Ольга Шумяцкая – Теткины детки (страница 50)
— Девять. Тебе пора.
Ершик натягивал ботинки. Однажды попытался было возникнуть, что, мол, куда пора, детское время! Но Катя резко его прервала:
— А ты подумал, что обо мне соседи будут говорить?
— Кать, я сюда тридцать лет хожу.
— Вот именно! — И она вытолкала его за дверь.
Ершик спускался вниз и вспоминал кавалеров. Проходя мимо батареи, коснулся ее рукой. Батарея была горячая и ребристая.
Теперь Катя носила войлочные ботики на резиновой подошве — боялась гололеда. Ершик, как обычно, ждал ее у подворотни, пряча нос в воротник пальто. Брал сумку и, поддерживая под локоть, вел в подъезд. Катя поднималась на свой третий этаж долго, часто останавливаясь и переводя дух. На последний пролет сил у нее уже не хватало, и Ершик иногда брал ее на руки.
— Я, наверное, умру скоро, — говорила она и подробно рассказывала о спазмах в груди.
Она вообще стала говорить подробно и мелко — о том, как ночью спала, сколько раз вставала и зачем, как в боку у нее закололо, а потом отдалось в спину, вот тут, у поясницы, нет, чуть-чуть левее, господи, какой же ты бестолковый! Разговоры ее были похожи на хлебные крошки — вот одну склевала, вот еще одну, и ничего не осталось, да вроде и не было ничего. Часто плакала от жалости к себе, сморщив лоб и подвывая высоким бабьим голосом.
— Ты что! — пугался Ершик и бросался за пуховым платком. — Никуда ты не умрешь! — бормотал, кутая ей ноги. — На вот, выпей!
Катя пила чай, и лицо ее постепенно розовело.
— Никто мне не пишет! И не звонит! И внуков не рожает! — спокойно говорила Катя, имея в виду бесстыжую Аленку. И макала в чай сухарик.
Ершик глядел на красное дерево, запорошенное пылью, брал тряпочку, флакончик с жидкостью и начинал протирать полировку.
В конце зимы решили, что надо бы все-таки сходить к врачу. Врач Катю послушал, постукал, помял и отправил на рентген с кардиограммой.
— Да вы, Екатерина Андреевна, здоровей нас всех! — говорил он, разглядывая снимки в просвет окна. — Ничего у вас нет, попейте успокоительное, и все будет в порядке.
Катя вышла из кабинета. Ершик остался.
— У нее правда все в порядке?
— Правда, правда. Истеричка немножко, а так все хорошо. Вы ей кто? Муж?
— Друг.
— Ну вот видите, и друг есть.
— Я не в том смысле…
— А надо бы в том. Ей сколько лет? Пятьдесят? Молодая еще женщина!

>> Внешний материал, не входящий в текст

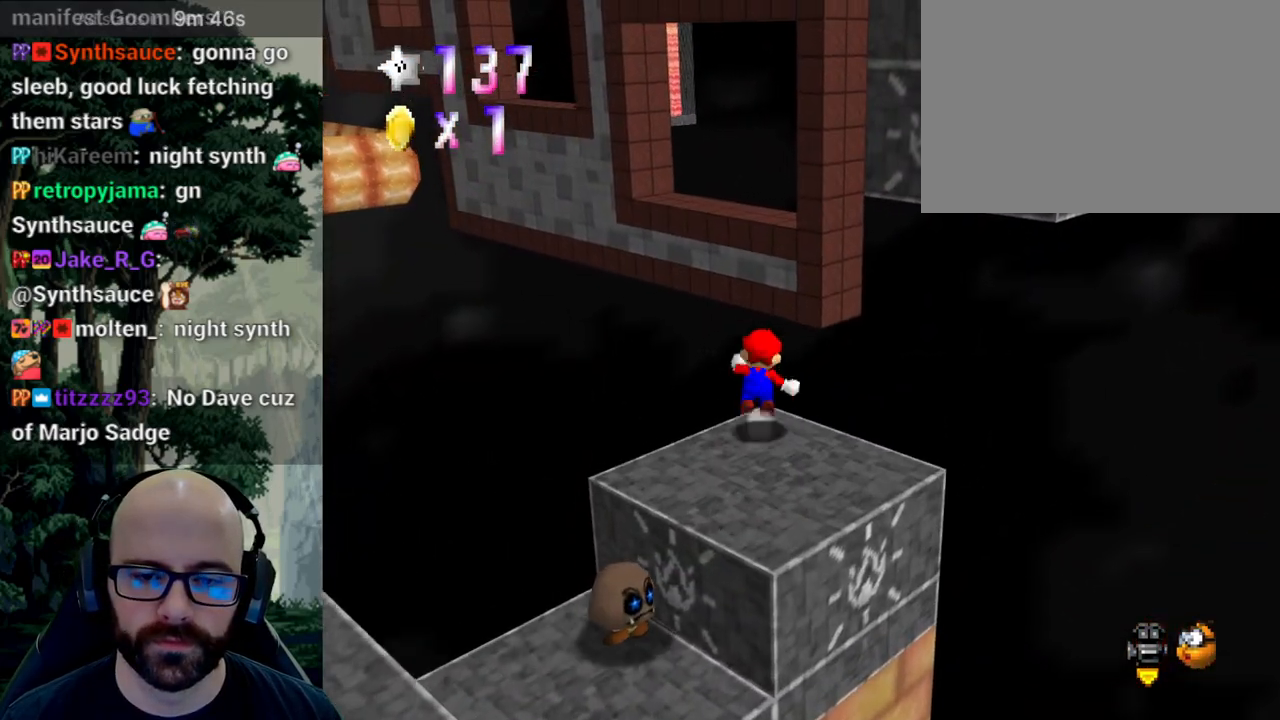
{"dt_ms": 1000, "buttons": [], "left_stick": "up-right", "right_stick": "center"}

На 7 марта Ершик взял билеты в театр. Катя вдруг как-то загорелась, будто старый фитиль перестал коптить, заштриховала глаза, в театре поводила плечиком, обтянутым зеленым шелком, ловила мужские взгляды. Волосы ее, еще совсем почти черные, вдруг выскочили из шпилек и потекли вниз по спине. Катя встряхнула головой и засмеялась.
Домой шли медленно.
— Знаешь что, — сказал Ершик. — Давай поженимся.
— Зачем? — спросила Катя.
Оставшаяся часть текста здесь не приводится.